Task description
Locate each line of the data below that contains the string "area" and copy it out. Letter case matters.

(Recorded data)

_ _ _ _

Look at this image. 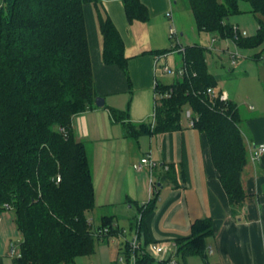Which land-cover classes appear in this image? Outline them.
Instances as JSON below:
<instances>
[{
  "label": "trees",
  "instance_id": "trees-1",
  "mask_svg": "<svg viewBox=\"0 0 264 264\" xmlns=\"http://www.w3.org/2000/svg\"><path fill=\"white\" fill-rule=\"evenodd\" d=\"M121 1L130 23L149 21L141 0ZM187 2L198 30L224 39L234 40L228 20L244 12L242 2L249 12L264 17V0ZM86 5L96 13L103 62L121 68L130 83L124 40L101 0H0V211H14L23 238L14 264H76L79 257L96 252V240L123 232L111 216H103L96 230L87 217L95 208V188L86 146L77 139L73 124L77 115L96 106L99 97ZM258 23L254 35L235 40L237 47L264 44V19ZM183 56L187 75L157 86L154 129L151 124L137 128L129 122L127 110L110 108L111 116L124 125L128 136L137 137L181 129L187 109L193 127L207 138L231 207H241L248 196L242 174L249 157L238 107L207 93L217 81L208 69L204 47L187 46ZM157 198L154 195L139 210L135 227L141 249L134 264H170V259L158 260L147 251L152 244L148 218ZM213 234V218L193 222L190 236L176 241V264H187L191 256L205 257L206 238ZM123 254L129 263L133 253L127 243Z\"/></svg>",
  "mask_w": 264,
  "mask_h": 264
},
{
  "label": "crops",
  "instance_id": "crops-1",
  "mask_svg": "<svg viewBox=\"0 0 264 264\" xmlns=\"http://www.w3.org/2000/svg\"><path fill=\"white\" fill-rule=\"evenodd\" d=\"M101 1L124 40L131 82L117 65L103 62L96 13L92 5H86L85 17L88 12L93 22L89 34L86 17L95 88L105 103L77 115L73 124L77 139L87 149L95 207L107 209L104 216L110 215L115 227L127 231V237L114 236L107 239V243L118 240L117 257L122 255L128 234L132 238L138 232L135 224L140 208L157 195L148 228L152 244L167 247V252L157 259L176 261V241L190 236L193 222L211 217L214 234L206 238V256H191L187 264H264V154L256 162L251 159L254 149L264 145V89L261 86V91L259 85L264 86V53H249L250 49L246 52L237 47L234 40L216 34L199 31L192 36V26L182 22L185 16L190 18V13L184 2L178 6L180 0H141L148 8L149 21L132 23L121 0ZM248 10L243 9V13L250 14ZM169 12L171 16L167 15ZM228 21L241 31H255L252 35L259 29V23L248 17ZM173 23L178 25L181 47H172L174 41L169 30ZM194 45L205 48L208 69L217 81L214 89L226 101L237 105L245 126L249 158L242 182L248 196L241 207H231L207 138L193 127L190 118L182 120L179 130L134 137L126 134L124 125L115 121L109 110H127L129 122L137 128L151 124L154 129L157 86L171 85L165 83L169 77L164 67L181 68L183 49ZM171 49L167 54H160ZM233 54H237L235 59ZM252 60L263 63V67L257 74V83L253 82L251 88L247 86L250 93L243 96L237 85L249 79L248 71L255 68ZM145 156L158 163L152 173L148 166L138 170L134 167ZM134 206L136 214H133ZM8 209L0 211V264H14L7 254V244L17 236L18 229L15 215L10 212L12 209ZM197 257L200 262L196 261Z\"/></svg>",
  "mask_w": 264,
  "mask_h": 264
},
{
  "label": "rangeland",
  "instance_id": "rangeland-1",
  "mask_svg": "<svg viewBox=\"0 0 264 264\" xmlns=\"http://www.w3.org/2000/svg\"><path fill=\"white\" fill-rule=\"evenodd\" d=\"M183 2L186 5L185 6L186 10L188 11V13H190V16H189L190 18L185 16L182 22L185 25L192 26L193 31L191 32V35L192 36H196V35H198L199 30L197 29L196 22H195V19H194V16H193V12L189 8L187 0L178 1V6H182ZM248 8H249V5L247 3H245V2L241 3V9H248ZM86 17H87L88 31L90 32L89 34H91V28H92V23H93L92 22V18H90L91 16L89 15L88 12H87V16ZM94 17H93V21H96V18H94ZM238 17H248L250 19H253L254 22H258L259 18L264 19V17H262L261 15L255 16L253 13H250V14L249 13H247V14L243 13V14H239V16L235 15V16L230 17V19L233 21V19H237ZM175 25H176V28H177L178 32H180L179 29H178L177 23H175ZM254 32H252V33H254ZM247 33L252 35L250 30ZM209 35H211V33H209ZM174 44H176L175 40H174ZM242 50L246 51V49H242ZM248 52L249 53H254V52L264 53V44L259 46V47H257V48L250 49V51H248ZM252 63L255 65V68L254 69H250L248 71L249 72V76H248L249 79L241 80V82H243V84L240 85L238 83V85H237L238 88L240 86L241 89L239 90V93H241L243 96L245 94H247V93L248 94L250 93V92H248L249 90H246L247 86H248V88H251L253 82L257 83V80H256L257 74L259 72V69L261 67H263V63H261V62L252 60ZM238 69L239 68H237L236 70H238ZM172 70H176V69L173 68ZM165 75H166V77H169L165 81L166 84H174L177 81L182 80V76L178 75V74L167 73ZM259 85H260V89L262 91L264 89V86L261 85V84H259ZM261 86L263 87V89L261 88ZM187 113H188V110L185 109L184 114H183V120H185V121H186V119H189L188 117H186ZM242 128H245L243 123H242ZM103 209H101V208L96 206L93 210L87 212V217L89 218L90 222L92 223L93 230H96L100 226L102 216H104V215H106L108 213L107 209H105V208H103ZM7 210L9 211V209H7ZM134 210L135 211H133V214H136L137 213V208L135 206H134ZM10 212L14 213L13 210H10ZM5 224H7V222ZM6 228L7 227H5L3 230H6ZM0 233H2V229L1 228H0ZM16 233H17V236L14 235V237H12V239L8 242V244H7V241L4 242V243L7 244V254H8V256H10V259H12V260H14V257H17L19 255V253H20V243H21V241L23 239L22 235L19 232V230H16ZM130 237L131 236L128 234V239H130ZM114 240H115V238H114ZM112 241L113 240H111L110 244H108L106 240H102V241L101 240H96V252L93 255L79 257L77 259V261H76V264H113L115 261H118L117 260V258H118L117 255L118 254H117L116 251H117L119 243H118V240L117 241L115 240L114 243ZM13 250H14V253H13ZM199 259L200 258L197 257L196 261L200 262ZM181 264H183V261H182Z\"/></svg>",
  "mask_w": 264,
  "mask_h": 264
},
{
  "label": "built area",
  "instance_id": "built-area-1",
  "mask_svg": "<svg viewBox=\"0 0 264 264\" xmlns=\"http://www.w3.org/2000/svg\"><path fill=\"white\" fill-rule=\"evenodd\" d=\"M168 16H171V13L169 12L167 14ZM234 31H235V35L233 37L234 41L235 40H238L239 37L241 36H244V37H247L248 36V33L246 31H241L239 28L237 27H234ZM169 35H170V38L174 41L175 40V43H173V48L175 47H178L180 46L181 47V42H180V35H179V32L177 30V28L175 27L174 23L170 26V30H169ZM184 51V49H183ZM237 56V54H233L232 57L233 59H235ZM164 72L165 73H170V74H178V75H181L182 77L184 75H187L188 73V68L186 67V65L184 64L181 68L177 69V70H172L170 67L166 66L164 67ZM207 93L209 95H211L212 97H217L220 95V99L221 100H226L222 94H219L218 92H216V90L214 88H209L207 90ZM190 115V113H189ZM264 154V145H259L258 147H256L251 155V159L253 162H256L259 160V158ZM143 166H148L151 170V173L152 171L154 170V168H156L158 166V163L156 161H154L150 156H145L141 159L140 162H138L137 164L134 165L135 169H141ZM61 180V177L58 176L57 178V181L59 182ZM108 231V229H105L104 233H106ZM101 234V233H100ZM127 231L126 230H123L121 236L123 237H127ZM126 243L129 245L131 251H132V256H131V260L130 262L128 263L127 260H126V257L124 256V254L120 255L118 257V263L119 264H134L135 261H136V255L135 253L137 251H139L141 249V242L139 240V235H138V232H136L135 235L132 236V238L130 239H126L125 240ZM147 251L151 253L152 256H154L156 259L157 257L165 254L167 252V247H165L164 245H157V244H150L148 247H147ZM13 253H14V250H13ZM158 260H164V258H159ZM170 264H176V261L175 260H171L170 261Z\"/></svg>",
  "mask_w": 264,
  "mask_h": 264
},
{
  "label": "water",
  "instance_id": "water-1",
  "mask_svg": "<svg viewBox=\"0 0 264 264\" xmlns=\"http://www.w3.org/2000/svg\"><path fill=\"white\" fill-rule=\"evenodd\" d=\"M104 103H105V101H104V98H103V97H98V98L96 99V105H97V106L101 107V106L104 105Z\"/></svg>",
  "mask_w": 264,
  "mask_h": 264
}]
</instances>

_ _ _ _

Exercise output
  "label": "built area",
  "instance_id": "built-area-1",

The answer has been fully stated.